屯田局員はあの夜、純潔を捧げてくれたエレナの不思議な顔を思い出しながら抱き締めてキスをした。あの夜のエレナは破瓜の苦痛に耐えながらも逃れようとはせず、むしろ身を捧げるように屯田局員を受け止めていた。今思い出してもナニが起ってしまうほど感動的だった。
「弾道ミサイル4発、捕捉しました」「やま、あまご、おはぐろ、あしから、迎撃せよ」「やま、SM3、発射準備」屯田局員が栗野局で重中局員と配達の準備を進めていた頃、北海道の周辺海域に展開している海上自衛隊のイージス護衛艦隊では恐れていた事態に対処していた。日本の情報衛星がシベリア内陸部の弾道ミサイル基地で発射準備の兆候を捉えて以降、重点監視していたところ今朝4発の同時発射を確認したのだ。この情報は役所の手順通りに立野官房長官に伝達されたが、先ず横須賀の自衛艦隊司令部に連絡した。手順でいけば首相の次には防衛大臣に連絡して弾道ミサイルの破壊措置命令を発令させなければならないが、立野官房長官は北朝鮮の弾道ミサイルの連続発射でそのような手順は省略しなければならないことを学習していた。護衛艦隊司令部からの連絡を受けてイージス護衛艦・やまの艦隊司令官は最新型・迎撃ミサイル・SM3ブロック2Aの発射準備と弾道ミサイルの捕捉・追尾を命じた。
「各艦に目標割り当てを実施します」「よろしい」「やまの担当第1目標、SM3にデータ入力完了。操作員、退避完了」やまのCIC(戦闘指揮所)では砲雷長が驚くほど冷静に戦闘を指揮している。それはこの海域に配置されて以来、眠ったままでも操作できるほど訓練を繰り返してきた隊員たちも同様だ。この状況は日常風景になっている。
「各艦、発射準備よろし」「弾道ミサイル、降下を始めました。高度・・・まだ大気圏外です。射程距離到達まで300秒」「やま、よし。あまご、よし。おはぐろ、よし。あしから、よし。全艦、よろし」イージス艦隊司令官の指示と各艦からの報告を伝える海曹の口調も淡々としている。海上自衛隊のイージス護衛艦はアメリカ海軍と世界で唯二(ゆいに)、大気圏外での弾道ミサイルの撃墜に成功していて、その自信が失敗した時の不安を打ち消しているのだ。

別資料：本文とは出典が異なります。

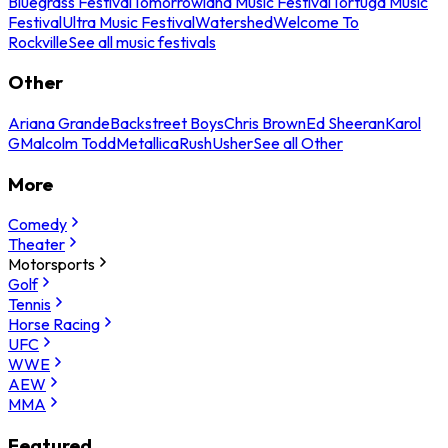
Bluegrass Festival
Tomorrowland Music Festival
Tortuga Music
Festival
Ultra Music Festival
Watershed
Welcome To
Rockville
See all music festivals
Other
Ariana Grande
Backstreet Boys
Chris Brown
Ed Sheeran
Karol
G
Malcolm Todd
Metallica
Rush
Usher
See all Other
More
Comedy
Theater
Motorsports
Golf
Tennis
Horse Racing
UFC
WWE
AEW
MMA
Featured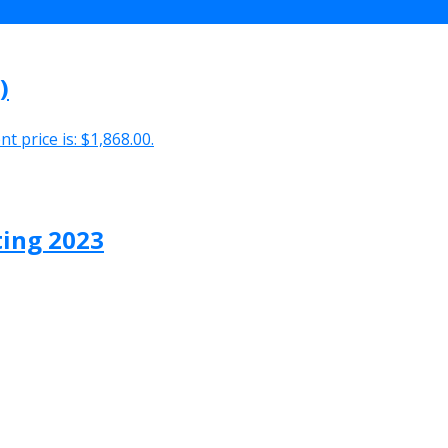
)
t price is: $1,868.00.
ting 2023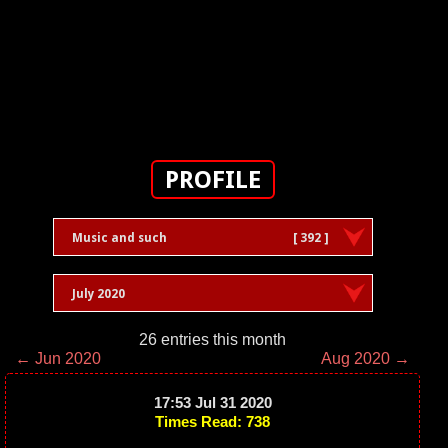
PROFILE
Music and such
[ 392 ]
July 2020
26 entries this month
← Jun 2020
Aug 2020 →
17:53 Jul 31 2020
Times Read: 738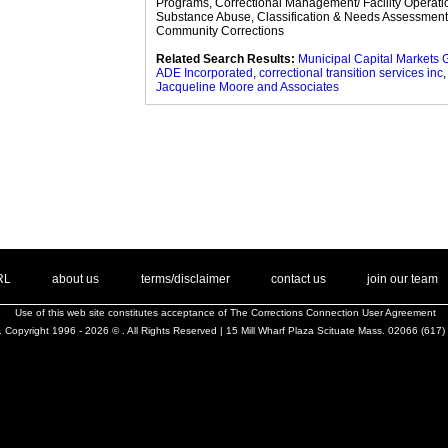
Programs, Correctional Management/ Facility Operati
Substance Abuse, Classification & Needs Assessment
Community Corrections
Related Search Results:
Municipal Capital Markets 
ADE Incorporated
,
correctional transition services inc
,
Jacqueline Moore and Associates
. .
|
. .
. .
|
. .
. .
|
. .
. .
|
. .
.
RL
about us
terms/disclaimer
contact us
join our team
Use of this web site constitutes acceptance of
The Corrections Connection User Agreement
 Copyright 1996 - 2026 © . All Rights Reserved | 15 Mill Wharf Plaza Scituate Mass. 02066 (617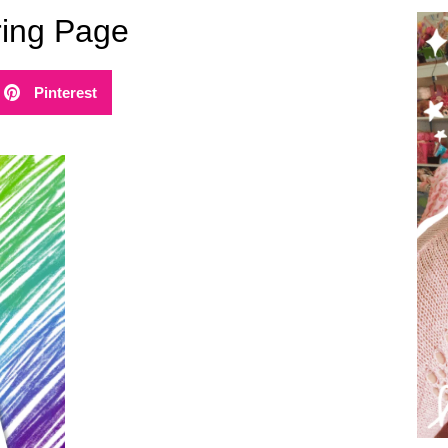
ring Page
Pinterest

「射程到達まで200秒、大気圏内に突入。上部ハッチ、開放。SM3のエンジン、作動開始」「各艦、発射用意、発射は各艦の判断とする」「やま、発射用意、60秒前」CICは艦橋ではないので肉眼では艦前部のSM3ブロック2Aの状況は見えないが、モニター画面の中継映像は甲板のハッチが横に滑り、中から炎を噴き出したのを映している。
「30秒、25秒、20秒、15秒、10、9、8、7、6、5」「発射」「発射」砲雷長は5秒前に発射命令を下した。これはSM3ブロック2Aが弾道ミサイルまで到達する所要時間を計算してのことだが、旗艦であるまやが初弾を発射することが帝国海軍以来の「指揮官先頭」の伝統でもある。ただし、帝国海軍の日本海海戦以来の「指揮官先頭」は対米戦争では先頭艦を狙われて指揮官が戦死することになり、混戦状態の海戦では全体の状況が見えず指揮に混乱を来たすことも多かった。何よりも混戦の中、艦隊の中央に位置した指揮官が「臆病者」と批判されるほど固定観念に陥っていたため現在の海上自衛隊では踏襲していない。すると別のモニター画面では他のイージス護衛艦もSM3ブロック2Aを発射した映像が映った。
「目標まで5、4、3、2、1、今・・・命中」レーダーを注視している海曹の報告と同時にモニター画面は晴れた朝の空にオレンジ色の閃光が輝き、火の塊りが落ちていく光景を映した。さらに数秒の間隔で3回同じことが繰り返された。ハリウッドの戦争映画ならCICに拍手が沸き起こり、歓喜に包まれるところだが現実は淡々と次の仕事に移っていく。
「ひとなみが潜水艦らし、探知」「やはり来たか」「迎撃を妨害されないで助かりました」次なる試練に対する矢継ぎ早の問答も淡々としたままだ。やはりロシア海軍は海上自衛隊の能力を正確に評価していて弾道ミサイルが撃破される可能性を認識していたようだ。
「ひとなみが撃沈許可を求めています」「我々は海上における警備行動で対処している。ここは公海上だ。撃沈は許可しない。追い回して泣かせてやれ」ミサイル護衛艦・ひとなみは太平洋の日本船団の護衛で中国海軍の潜水艦を撃沈しているが日本近海では許されないのだ。